(Retira-se. Ouve-se um grande coro distante, cantado pelos romeiros. Yerma dirige-se para o carro, e aparece por detrás dela seu marido)
YERMA — Estavas aí?
JOÃO — Estava.
YERMA — Espreitando?
JOÃO — Espreitando.
YERMA — E ouviste?
JOÃO — Ouvi.
YERMA — E então? Deixa-me e vai-te com os cantadores. (Senta-se nas mantas)
JOÃO — Também é a minha hora de falar.
YERMA — Fala.
JOÃO — E de queixar-me.
YERMA — Por que motivo?
JOÃO — Porque tenho um amargor na garganta.
YERMA — E eu, nos ossos.
JOÃO — Chegou o último instante de resistir a este contínuo lamento por coisas obscuras, fora da vida, por coisas que estão nos ares.
YERMA — (Com assombro dramático) — Fora da vida, dizes, nos ares, dizes?
JOÃO — Por coisas que não aconteceram e que não dependem nem de mim nem de ti.
YERMA — (Violenta) — Continua! Continua!
JOÃO — Por coisas que a mim não me importam. Ouves? Que a mim não me importam. Já é necessário dizer-te isso. A mim me importa o que tenho nas mãos. O que vejo com os meus olhos.
YERMA — (Levantando-se nos joelhos, desesperada) — Assim, assim. Era isso que eu queria ouvir de teus lábios... Não se sente a verdade quando está dentro de nós. Mas como é grande e como grita quando sai e levanta os braços! Não lhe importa! Já o ouvi.
JOÃO — (Aproximando-se) — Pensa que tinha de ser assim. Ouve-me. (Abraça-a para levantá-la) — Muitas mulheres seriam felizes levando a vida que levas. Sem filhos, a vida é mais doce. Eu sou feliz, não os tendo. Não temos culpa nenhuma.
YERMA — (Excitada) — Isso! Buscavas a casa, a tranquilidade e uma mulher. Mas nada mais. Não é verdade o que digo?
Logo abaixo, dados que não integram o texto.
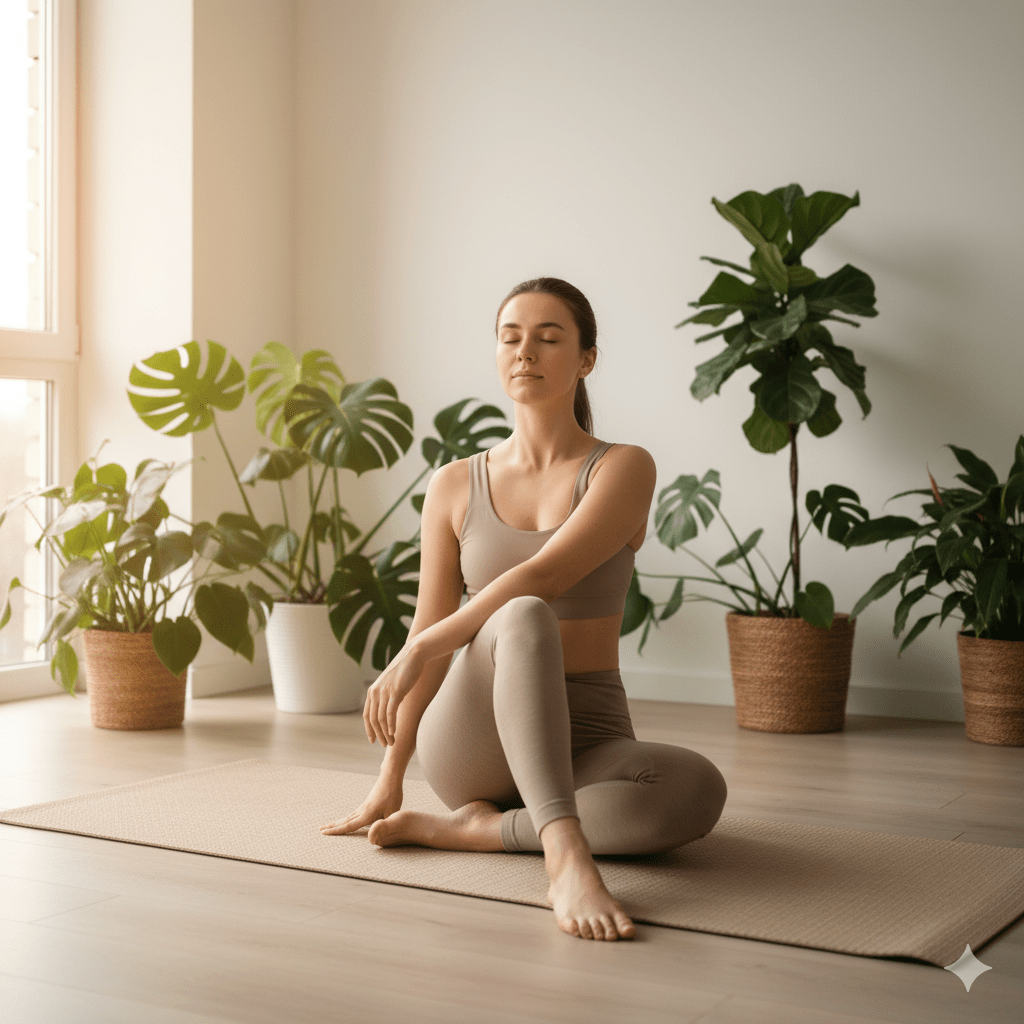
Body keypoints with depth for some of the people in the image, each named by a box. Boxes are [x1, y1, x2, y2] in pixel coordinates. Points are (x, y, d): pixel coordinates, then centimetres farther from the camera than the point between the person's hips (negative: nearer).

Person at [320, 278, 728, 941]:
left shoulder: (625, 469, -2)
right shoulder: (455, 486, 7)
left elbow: (544, 575, -18)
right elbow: (432, 636, 8)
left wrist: (414, 653, -19)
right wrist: (390, 780, 7)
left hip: (585, 745, 0)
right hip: (474, 739, 0)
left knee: (699, 789, -34)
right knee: (523, 620, -35)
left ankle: (473, 828, -23)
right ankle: (567, 856, -49)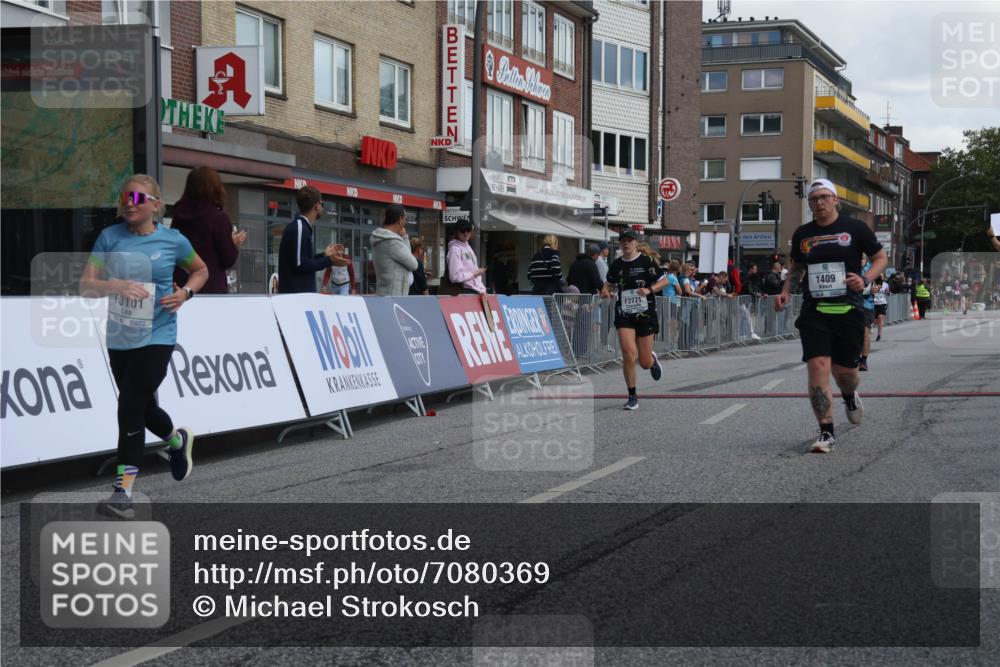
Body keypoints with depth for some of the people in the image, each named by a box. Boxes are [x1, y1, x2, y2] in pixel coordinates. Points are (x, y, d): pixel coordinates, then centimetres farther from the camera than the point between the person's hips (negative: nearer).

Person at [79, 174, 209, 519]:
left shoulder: (173, 240, -3)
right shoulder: (110, 237, -1)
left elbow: (201, 270, 16)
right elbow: (86, 286, -7)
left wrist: (186, 292, -4)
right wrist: (115, 286, -26)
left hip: (156, 336, -4)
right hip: (118, 337, 4)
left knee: (130, 407, -13)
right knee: (143, 408, 17)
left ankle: (123, 492, -9)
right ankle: (178, 439, 49)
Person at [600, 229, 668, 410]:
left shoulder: (646, 261, -4)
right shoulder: (616, 264, 5)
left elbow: (664, 281, 0)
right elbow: (609, 283, 21)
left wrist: (649, 290, -17)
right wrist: (605, 290, -2)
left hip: (645, 315, -2)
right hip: (624, 315, 2)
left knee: (645, 363, 2)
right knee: (629, 355, -16)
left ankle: (652, 359, 43)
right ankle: (632, 397, -2)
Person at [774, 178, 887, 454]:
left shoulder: (855, 228, 1)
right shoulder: (802, 234, 10)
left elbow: (881, 258, 8)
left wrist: (865, 279, -10)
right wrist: (785, 290, 8)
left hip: (848, 310, -1)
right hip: (813, 312, 1)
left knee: (844, 370, 5)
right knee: (817, 366, -13)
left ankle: (850, 397, 45)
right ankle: (826, 433, -7)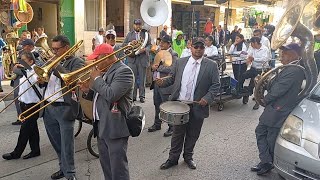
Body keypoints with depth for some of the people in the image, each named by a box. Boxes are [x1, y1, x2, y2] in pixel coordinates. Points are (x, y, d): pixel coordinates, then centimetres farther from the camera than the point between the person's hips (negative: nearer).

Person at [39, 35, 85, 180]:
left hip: (64, 108, -7)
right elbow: (48, 80, 22)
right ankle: (63, 168, 33)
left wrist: (56, 67, -17)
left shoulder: (76, 62, -4)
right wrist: (42, 81, -1)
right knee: (56, 142, 17)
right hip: (48, 108, 7)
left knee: (66, 144, -2)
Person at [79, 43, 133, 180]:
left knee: (118, 169, -1)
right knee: (105, 165, 21)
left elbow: (111, 95, -27)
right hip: (102, 127, 10)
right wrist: (88, 91, 4)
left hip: (115, 128, -10)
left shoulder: (124, 71, -15)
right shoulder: (106, 71, 14)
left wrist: (97, 78, -14)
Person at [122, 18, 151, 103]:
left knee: (142, 78, 3)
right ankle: (133, 96, 12)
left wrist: (145, 49, -16)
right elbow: (123, 45, 11)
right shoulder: (129, 34, 14)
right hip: (132, 59, 2)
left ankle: (142, 96, 10)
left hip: (143, 59, -1)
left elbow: (150, 45, 3)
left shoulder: (146, 34, 9)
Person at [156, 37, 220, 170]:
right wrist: (163, 82, -9)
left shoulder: (211, 65, -1)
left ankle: (188, 157, 35)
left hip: (198, 106, -1)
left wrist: (207, 98, -17)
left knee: (192, 134, 13)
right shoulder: (180, 62, 6)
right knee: (177, 133, 11)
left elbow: (215, 85, -3)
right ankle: (173, 158, 27)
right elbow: (172, 78, 11)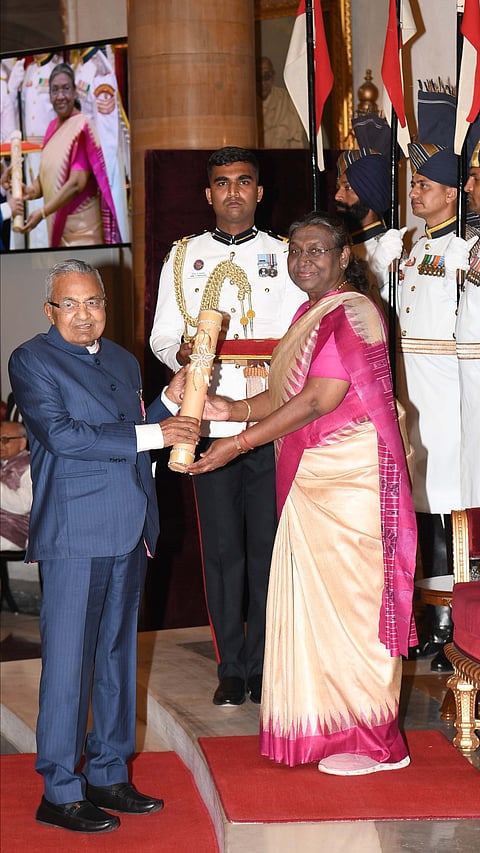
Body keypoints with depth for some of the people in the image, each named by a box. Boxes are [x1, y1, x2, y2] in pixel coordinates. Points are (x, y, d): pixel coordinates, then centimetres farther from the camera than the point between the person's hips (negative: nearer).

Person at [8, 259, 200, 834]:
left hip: (128, 533, 7)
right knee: (68, 662, -4)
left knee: (118, 657, 13)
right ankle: (59, 792, 4)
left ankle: (107, 775, 23)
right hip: (73, 534, -7)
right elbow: (63, 436, -17)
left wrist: (172, 398, 6)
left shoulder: (122, 361, 18)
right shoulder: (31, 361, -4)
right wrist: (150, 435, -18)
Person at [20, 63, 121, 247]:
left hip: (81, 226, -7)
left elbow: (77, 184, -18)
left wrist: (42, 213, -19)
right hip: (57, 224, 7)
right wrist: (31, 190, -6)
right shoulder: (52, 127, 11)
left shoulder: (82, 126, -12)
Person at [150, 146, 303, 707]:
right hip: (210, 422, 1)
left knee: (267, 543, 0)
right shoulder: (183, 256, 13)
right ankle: (231, 667, 11)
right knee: (221, 547, 2)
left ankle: (263, 664, 10)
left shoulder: (283, 256, 10)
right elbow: (161, 335, 11)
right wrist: (183, 352, -11)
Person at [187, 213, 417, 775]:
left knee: (350, 600, -4)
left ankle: (376, 743, 6)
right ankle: (332, 727, 22)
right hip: (312, 479, 9)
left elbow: (320, 399, -21)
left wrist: (241, 442, -19)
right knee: (316, 598, 12)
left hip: (348, 480, -9)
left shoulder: (349, 313, -15)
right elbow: (289, 393, 16)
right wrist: (236, 410, -1)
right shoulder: (311, 312, 16)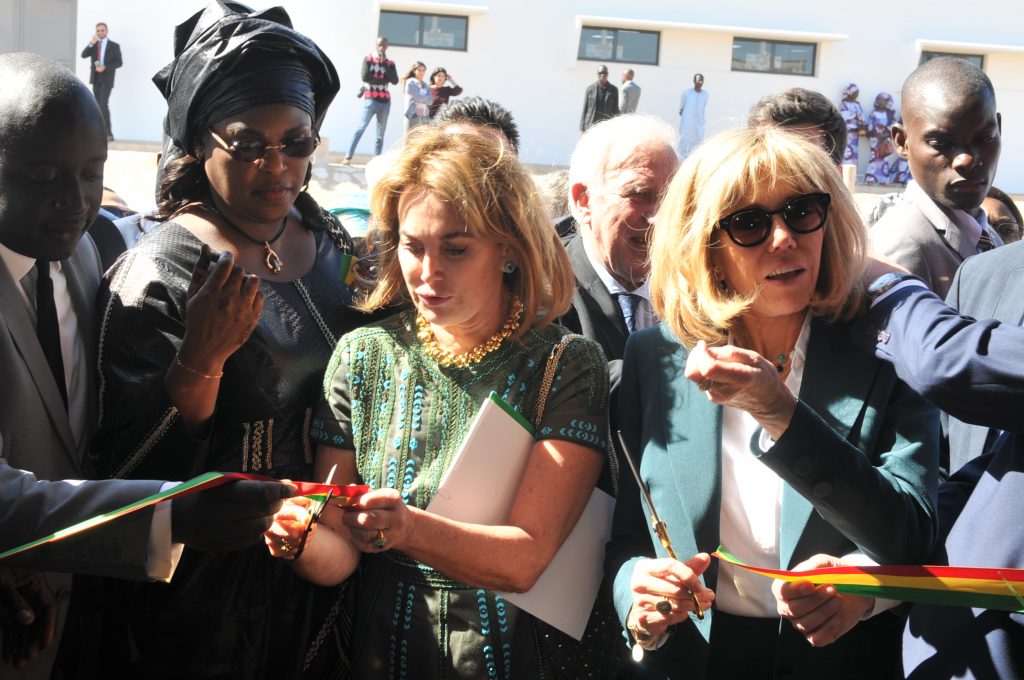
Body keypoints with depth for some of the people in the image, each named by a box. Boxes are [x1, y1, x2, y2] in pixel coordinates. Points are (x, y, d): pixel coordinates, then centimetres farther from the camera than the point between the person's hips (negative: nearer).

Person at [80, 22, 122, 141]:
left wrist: (105, 67, -17)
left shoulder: (114, 46, 3)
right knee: (98, 105, 5)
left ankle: (108, 133, -19)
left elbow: (119, 62, -3)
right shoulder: (93, 45, 14)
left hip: (107, 78, -5)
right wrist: (91, 44, -15)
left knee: (103, 103, -19)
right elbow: (83, 55, -1)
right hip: (95, 78, 5)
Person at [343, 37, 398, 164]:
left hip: (385, 101, 4)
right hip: (370, 99, -3)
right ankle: (348, 157, -17)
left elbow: (395, 81, -3)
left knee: (380, 134, 3)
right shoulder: (368, 59, 5)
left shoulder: (390, 63, 12)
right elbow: (365, 77, -10)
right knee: (360, 128, -13)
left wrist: (385, 63, -5)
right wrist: (383, 80, -7)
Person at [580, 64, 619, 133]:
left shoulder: (613, 90, 3)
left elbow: (616, 111, 4)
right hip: (591, 126, 0)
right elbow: (584, 109, 5)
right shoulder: (590, 88, 3)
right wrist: (582, 128, 0)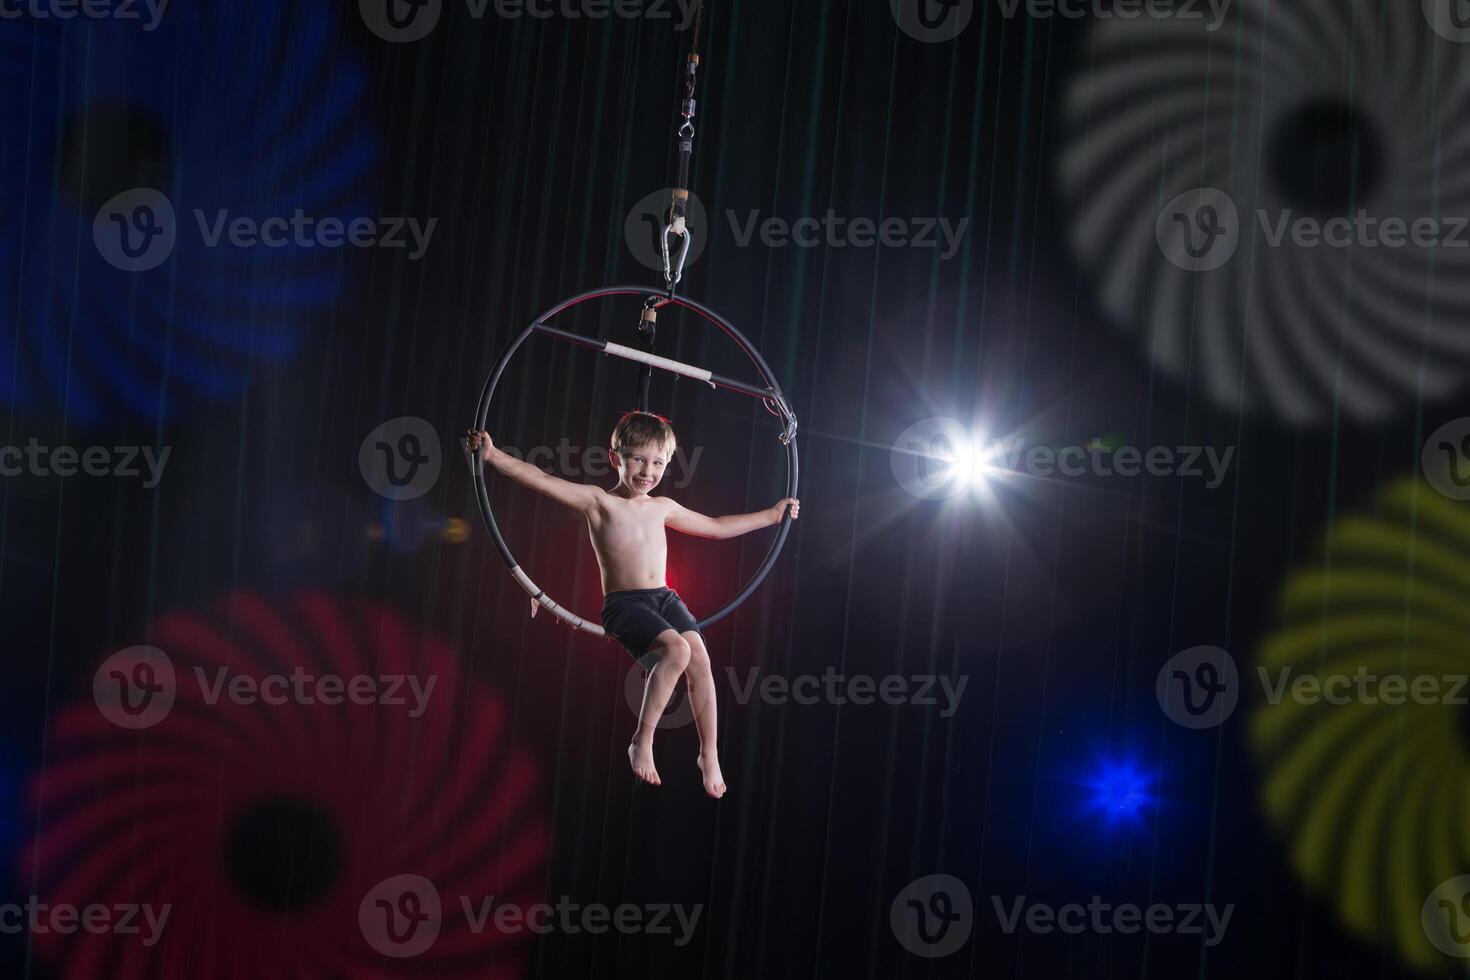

JOÃO — É verdade. Como todos.
YERMA — E o resto? E teu filho?
JOÃO — Não ouves que não me importa? Não me perguntes mais. Pois terei que gritar-te aos ouvidos para que o saibas, para ver se de uma vez para sempre vives tranquila.
YERMA — E nunca pensaste nele, quando me vias desejá-lo?
JOÃO — Nunca. (Estão os dois no chão)
YERMA — E não poderia esperá-lo?
JOÃO — Não.
YERMA — Nem tu?
JOÃO — Nem eu tampouco. Resigna-te!
YERMA — Murcha.
JOÃO — Vamos viver em paz. Um com o outro, docemente. Com agrado. Abraça-me. (Abraça-a)
YERMA — Que procuras?
JOÃO — Procuro a ti. Com a lua, estás linda.
YERMA — Tu me procuras como quando queres comer um pombo.
JOÃO — Beija-me... Assim.
YERMA — Isso, nunca. Nunca. (Yerma dá um grito e aperta a garganta do marido.